Il ne s'agissait pas de football, et tous ceux qui ont vu la scène le savent. Deux hommes qui doivent jouer ensemble samedi se sont dit cette semaine au Universitario Popayan des choses qui prendront plus d'une semaine à effacer.
Quelqu'un a dit tout haut ce que plusieurs pensaient de la façon dont un autre s'entraîne, et Kevin Falcao était au milieu. La seule dispute de vestiaire qui porte vraiment sur le football.
« Je titularise des joueurs qui font le travail. Tout le travail. » Aucun nom n’a été prononcé ; toutes les caméras se sont quand même tournées vers Jose Ramirez, et l’entraîneur a laissé faire.
Chaque entraîneur garde en tête une courte liste des hommes qu'il veut sur le terrain quand l'enjeu monte, et elle n'est jamais publiée. Les feuilles de match des grands après-midi disent que Nicolas Murillo y figure.

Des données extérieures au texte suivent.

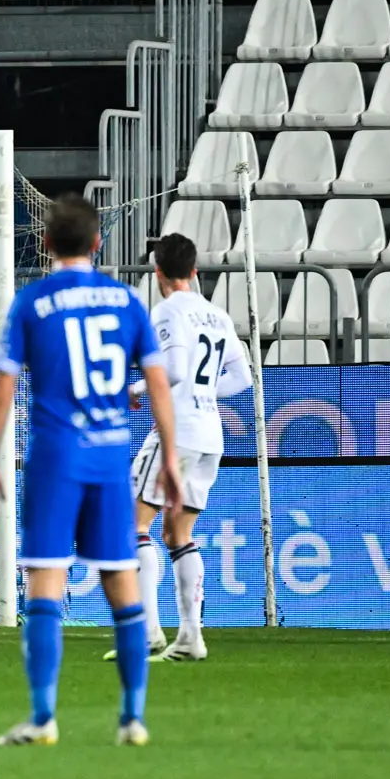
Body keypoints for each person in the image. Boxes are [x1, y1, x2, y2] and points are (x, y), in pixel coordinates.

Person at [0, 194, 183, 747]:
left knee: (45, 580)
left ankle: (43, 718)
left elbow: (2, 390)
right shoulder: (127, 301)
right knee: (121, 580)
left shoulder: (31, 302)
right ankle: (132, 719)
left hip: (56, 457)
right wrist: (169, 457)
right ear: (98, 243)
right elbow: (158, 384)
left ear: (46, 243)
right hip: (111, 458)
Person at [124, 232, 251, 663]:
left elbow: (175, 369)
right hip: (210, 433)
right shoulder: (218, 315)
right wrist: (204, 394)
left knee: (133, 525)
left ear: (157, 272)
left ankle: (148, 633)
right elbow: (243, 378)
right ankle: (191, 638)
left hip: (176, 431)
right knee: (178, 534)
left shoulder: (167, 310)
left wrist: (137, 388)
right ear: (194, 271)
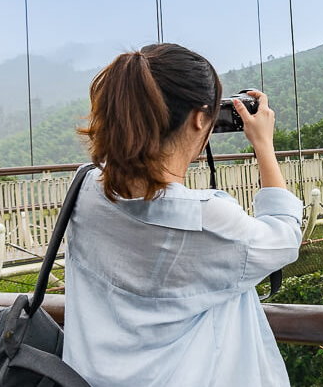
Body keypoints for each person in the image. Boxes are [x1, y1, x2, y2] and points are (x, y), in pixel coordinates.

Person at [64, 43, 301, 386]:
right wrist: (263, 145)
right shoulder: (205, 218)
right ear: (199, 118)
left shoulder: (85, 190)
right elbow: (284, 236)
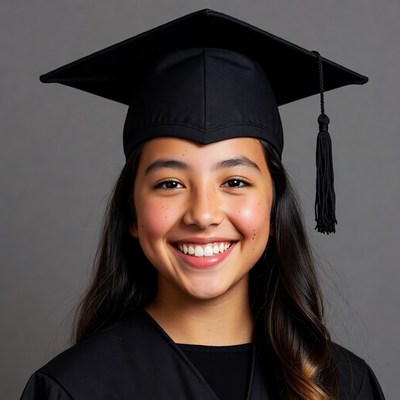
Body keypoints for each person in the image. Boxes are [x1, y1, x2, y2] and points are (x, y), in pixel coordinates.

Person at [20, 9, 385, 400]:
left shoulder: (342, 385)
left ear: (274, 209)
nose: (204, 215)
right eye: (171, 183)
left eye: (235, 181)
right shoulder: (74, 388)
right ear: (131, 213)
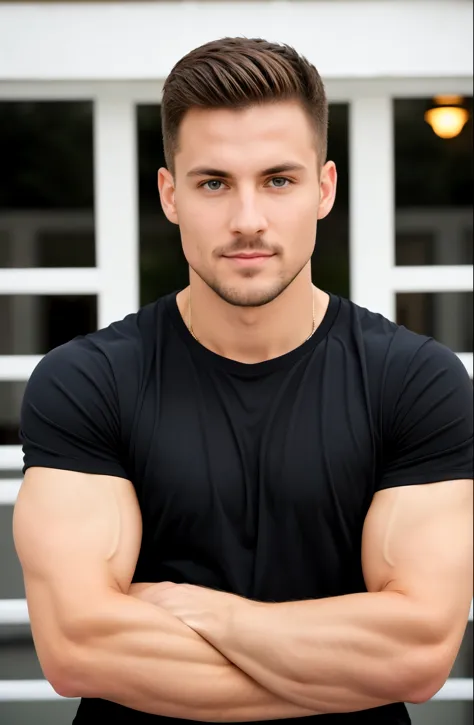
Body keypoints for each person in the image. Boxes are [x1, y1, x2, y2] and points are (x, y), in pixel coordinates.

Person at [13, 37, 473, 725]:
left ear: (324, 188)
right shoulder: (87, 382)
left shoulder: (414, 382)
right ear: (170, 194)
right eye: (214, 182)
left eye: (278, 180)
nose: (247, 219)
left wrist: (211, 613)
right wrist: (336, 660)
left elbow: (416, 654)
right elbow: (79, 647)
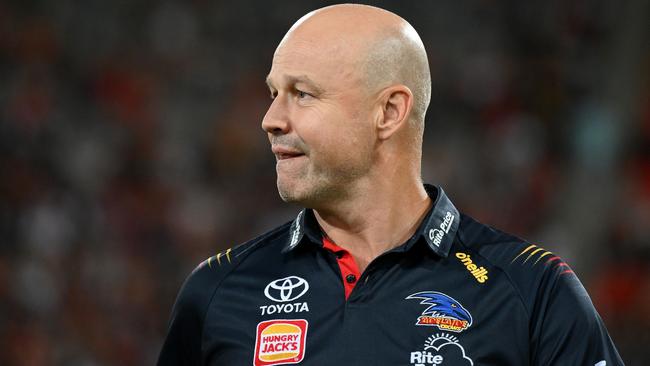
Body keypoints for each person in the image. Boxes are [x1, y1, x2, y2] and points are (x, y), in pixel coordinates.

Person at [158, 4, 624, 366]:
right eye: (273, 93)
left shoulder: (532, 291)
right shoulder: (218, 289)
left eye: (302, 94)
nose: (270, 119)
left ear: (389, 112)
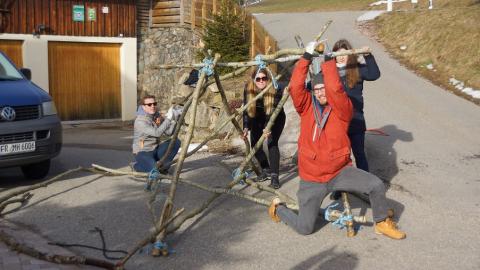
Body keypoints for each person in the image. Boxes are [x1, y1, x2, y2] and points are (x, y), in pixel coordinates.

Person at [268, 41, 406, 240]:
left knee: (375, 185)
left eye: (324, 88)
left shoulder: (342, 109)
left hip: (339, 172)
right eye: (317, 89)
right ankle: (278, 209)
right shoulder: (306, 108)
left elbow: (336, 89)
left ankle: (382, 222)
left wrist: (328, 61)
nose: (322, 92)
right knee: (304, 228)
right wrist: (306, 58)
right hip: (312, 178)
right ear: (313, 91)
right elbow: (296, 86)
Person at [333, 39, 380, 172]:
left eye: (345, 54)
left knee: (359, 154)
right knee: (340, 157)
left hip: (356, 120)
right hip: (337, 122)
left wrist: (368, 56)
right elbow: (313, 85)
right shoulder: (329, 72)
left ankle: (365, 186)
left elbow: (374, 74)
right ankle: (340, 188)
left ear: (350, 55)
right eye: (338, 54)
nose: (341, 57)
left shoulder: (356, 69)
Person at [243, 67, 286, 189]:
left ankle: (274, 176)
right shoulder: (248, 88)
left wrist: (268, 127)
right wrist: (246, 127)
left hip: (275, 118)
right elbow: (246, 109)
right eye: (258, 79)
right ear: (254, 80)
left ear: (268, 79)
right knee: (255, 145)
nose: (261, 81)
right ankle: (266, 170)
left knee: (272, 143)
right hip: (257, 118)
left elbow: (273, 112)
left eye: (264, 78)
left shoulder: (275, 88)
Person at [132, 94, 182, 175]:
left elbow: (168, 133)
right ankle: (136, 166)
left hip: (155, 149)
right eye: (149, 104)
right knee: (154, 171)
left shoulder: (156, 116)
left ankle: (163, 167)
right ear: (143, 107)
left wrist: (174, 120)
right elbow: (157, 133)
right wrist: (169, 118)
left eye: (154, 104)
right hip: (143, 151)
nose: (153, 106)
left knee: (175, 142)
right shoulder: (140, 121)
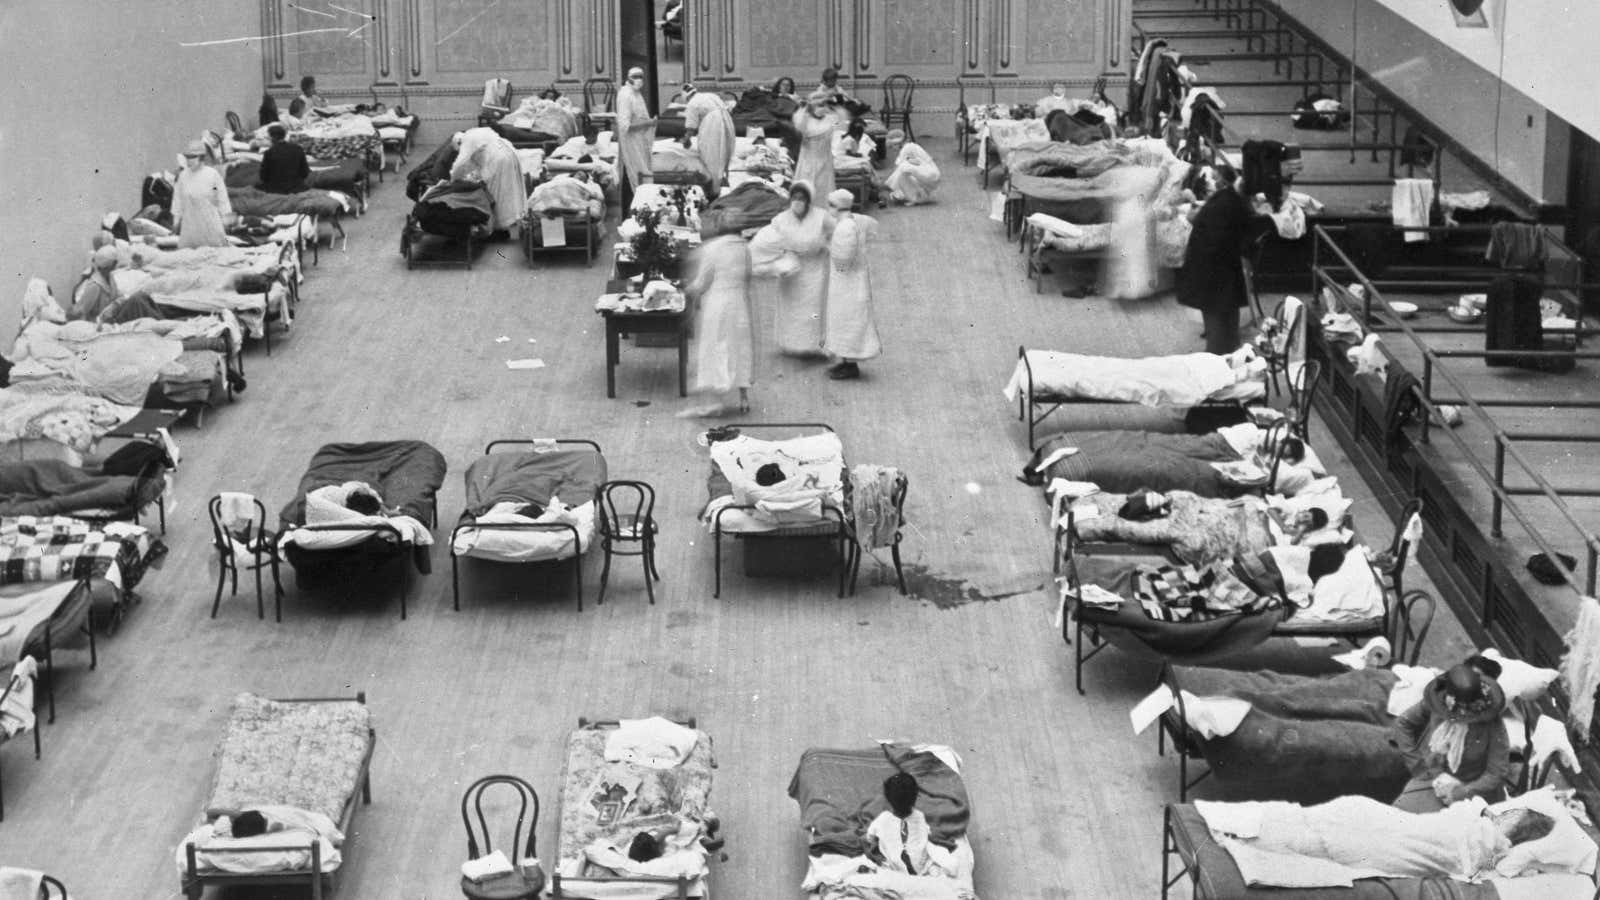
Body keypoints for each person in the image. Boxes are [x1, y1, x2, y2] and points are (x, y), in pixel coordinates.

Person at [1212, 794, 1555, 881]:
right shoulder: (1484, 827)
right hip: (1403, 828)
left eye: (1510, 817)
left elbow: (1471, 857)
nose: (1502, 814)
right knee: (1321, 827)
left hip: (1407, 841)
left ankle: (1243, 832)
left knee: (1319, 834)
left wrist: (1483, 819)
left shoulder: (1492, 843)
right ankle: (1244, 830)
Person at [1389, 661, 1513, 813]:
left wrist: (1461, 792)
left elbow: (1496, 773)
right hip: (1433, 778)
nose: (1458, 718)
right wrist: (1418, 766)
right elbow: (1403, 724)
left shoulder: (1493, 725)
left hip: (1474, 792)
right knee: (1398, 811)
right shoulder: (1437, 704)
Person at [1176, 160, 1252, 354]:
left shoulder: (1226, 200)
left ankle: (1223, 354)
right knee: (1221, 322)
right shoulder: (1231, 201)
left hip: (1213, 269)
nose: (1214, 180)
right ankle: (1223, 354)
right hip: (1214, 270)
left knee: (1219, 323)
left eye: (1217, 176)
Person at [678, 231, 754, 418]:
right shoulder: (743, 247)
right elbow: (748, 276)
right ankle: (744, 398)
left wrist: (685, 289)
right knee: (740, 346)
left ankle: (716, 400)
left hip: (718, 304)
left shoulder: (712, 248)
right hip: (738, 302)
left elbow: (701, 282)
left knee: (716, 348)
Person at [762, 181, 833, 358]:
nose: (797, 201)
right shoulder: (781, 219)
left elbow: (836, 236)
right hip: (790, 270)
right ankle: (792, 344)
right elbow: (769, 241)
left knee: (813, 312)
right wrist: (775, 262)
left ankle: (814, 346)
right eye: (794, 197)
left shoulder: (821, 217)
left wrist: (826, 247)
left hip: (815, 269)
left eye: (801, 198)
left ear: (809, 200)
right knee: (791, 311)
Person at [821, 189, 881, 380]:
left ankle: (850, 365)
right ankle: (845, 361)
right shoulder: (855, 220)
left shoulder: (844, 228)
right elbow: (873, 227)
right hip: (851, 282)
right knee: (844, 321)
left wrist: (827, 246)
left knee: (848, 322)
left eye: (831, 205)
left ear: (837, 206)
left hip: (848, 284)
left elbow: (842, 263)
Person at [449, 127, 527, 236]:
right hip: (509, 154)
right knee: (509, 190)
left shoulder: (467, 140)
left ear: (459, 143)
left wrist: (452, 180)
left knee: (495, 193)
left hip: (498, 160)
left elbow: (460, 164)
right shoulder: (477, 133)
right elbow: (474, 163)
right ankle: (510, 221)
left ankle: (498, 228)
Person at [865, 773, 932, 875]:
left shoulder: (884, 818)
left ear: (888, 798)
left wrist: (874, 851)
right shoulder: (919, 816)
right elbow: (927, 834)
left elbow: (868, 838)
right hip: (920, 868)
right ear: (915, 797)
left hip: (891, 869)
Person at [174, 140, 232, 248]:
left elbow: (220, 196)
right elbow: (178, 200)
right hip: (190, 225)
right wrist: (176, 221)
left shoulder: (212, 175)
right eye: (187, 157)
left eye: (192, 157)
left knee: (215, 252)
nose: (188, 160)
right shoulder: (183, 177)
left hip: (210, 223)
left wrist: (225, 217)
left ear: (201, 158)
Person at [680, 84, 736, 195]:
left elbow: (691, 128)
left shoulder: (692, 104)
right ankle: (723, 180)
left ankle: (713, 191)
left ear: (686, 98)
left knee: (711, 155)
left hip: (713, 124)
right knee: (725, 152)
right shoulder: (711, 95)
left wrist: (686, 140)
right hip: (727, 121)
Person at [616, 67, 658, 209]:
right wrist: (649, 123)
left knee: (644, 175)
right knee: (638, 176)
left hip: (641, 141)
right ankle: (641, 211)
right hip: (632, 143)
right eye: (636, 76)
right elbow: (624, 126)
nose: (639, 79)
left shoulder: (636, 94)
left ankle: (644, 209)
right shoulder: (625, 95)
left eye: (641, 76)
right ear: (628, 78)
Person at [793, 90, 839, 201]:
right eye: (819, 105)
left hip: (825, 162)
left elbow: (836, 136)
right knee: (806, 191)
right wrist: (804, 110)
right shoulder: (803, 118)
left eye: (824, 105)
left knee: (824, 191)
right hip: (807, 162)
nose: (822, 108)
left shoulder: (830, 119)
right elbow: (800, 129)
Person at [257, 124, 311, 194]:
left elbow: (263, 176)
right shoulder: (298, 149)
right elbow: (305, 172)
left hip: (276, 189)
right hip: (297, 187)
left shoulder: (269, 153)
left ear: (273, 137)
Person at [884, 141, 940, 206]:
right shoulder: (912, 146)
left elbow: (898, 167)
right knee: (904, 171)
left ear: (896, 144)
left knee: (902, 174)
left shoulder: (905, 150)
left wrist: (891, 186)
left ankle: (914, 198)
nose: (892, 149)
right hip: (929, 171)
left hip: (925, 172)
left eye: (891, 146)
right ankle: (918, 195)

101 jours dans le communiqué, et derrière, une année de rééducation silencieuse que personne ne regardera. Universitario Popayan perd un joueur pour une saison ; lui perd quelque chose de plus difficile à nommer.
Richard Montero était au centre, et lorsqu'on les a séparés, trois ou quatre autres étaient impliqués. Un centre d'entraînement est un lieu étroit, et les longues saisons le rétrécissent.
Quelqu'un a dit tout haut ce que plusieurs pensaient. Kevin Falcao en est au centre, et le groupe va découvrir si le niveau d'exigence monte ou si les deux cessent simplement de se parler.
Le banc26/10/2026
Yerry Moreno est devenu un homme de confiance de l'entraîneur
Personne au Universitario Popayan ne le dira officiellement et les compositions le disent depuis des semaines. Dans chaque effectif, un petit groupe est aligné quand le match est difficile : il en fait désormais partie.
Richard Montero et un coéquipier se sont dit cette semaine des choses qu'il faudra plus d'une semaine pour effacer. Il ne s'agissait pas de football, et les deux jouent samedi.
Quelqu'un a dit tout haut ce que plusieurs pensaient. Rodrygo Costa en est au centre, et le groupe va découvrir si le niveau d'exigence monte ou si les deux cessent simplement de se parler.
Chaque entraîneur garde en tête une courte liste des hommes qu'il veut sur le terrain quand l'enjeu monte, et elle n'est jamais publiée. Les feuilles de match des grands après-midi disent que Carlos Gonzalez y figure.
« Ça avait assez duré. Je préfère le dire en face plutôt que de laisser traîner. » Dix minutes à huis clos à Universitario Popayan, et les deux hommes en sont ressortis en disant que tout allait bien.